90K induces cytokine expression by activating NF-κB and IRF3. MARC-145 cells were co-transfected with either 90K-HA or Vec for 24 h. Afterward, the cells were either infected or not infected with PRRSV (MOI = 1). A and B At 36 h, cells were collected for qRT-PCR to measure the expression levels of indicated cytokines.  C Cell lysates were analyzed by WB to determine the expression levels of indicated signal molecules. D Cytosolic and nuclear extracts were prepared and subjected to WB analysis to detect the translocation of NF-κB and IRF3. Histone-H3 and β-actin were used as markers for nuclear and cytosolic fraction, respectively.
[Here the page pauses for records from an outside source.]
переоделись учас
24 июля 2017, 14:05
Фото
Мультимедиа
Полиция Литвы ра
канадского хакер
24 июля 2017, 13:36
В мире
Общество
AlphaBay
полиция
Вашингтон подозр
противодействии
The bars represent the means ± SD of three independent experiments. (*, p < 0.1; **, p < 0.01; ***, p < 0.001; ns, not significant).

Figure 10

Model of the mechanism by which 90K suppresses PRRSV replication. 90K can be induced during PRRSV infection. 90K restricts PRRSV RNA replication and assembly. Mechanistically, 90K interacts with several PRRSV structural proteins, such as GP2a, GP3, and GP5. Additionally, it targets the K217 site of GP3 for K48-linked ubiquitination, which leads to its degradation through a proteasome-dependent pathway. Furthermore, this protein upregulates the expression of p-p65 and p-IRF3, facilitating the translocation of p65 and IRF3 from the cytoplasm to the nucleus, which promotes the production of IFNs and inflammatory cytokines. By Figdraw.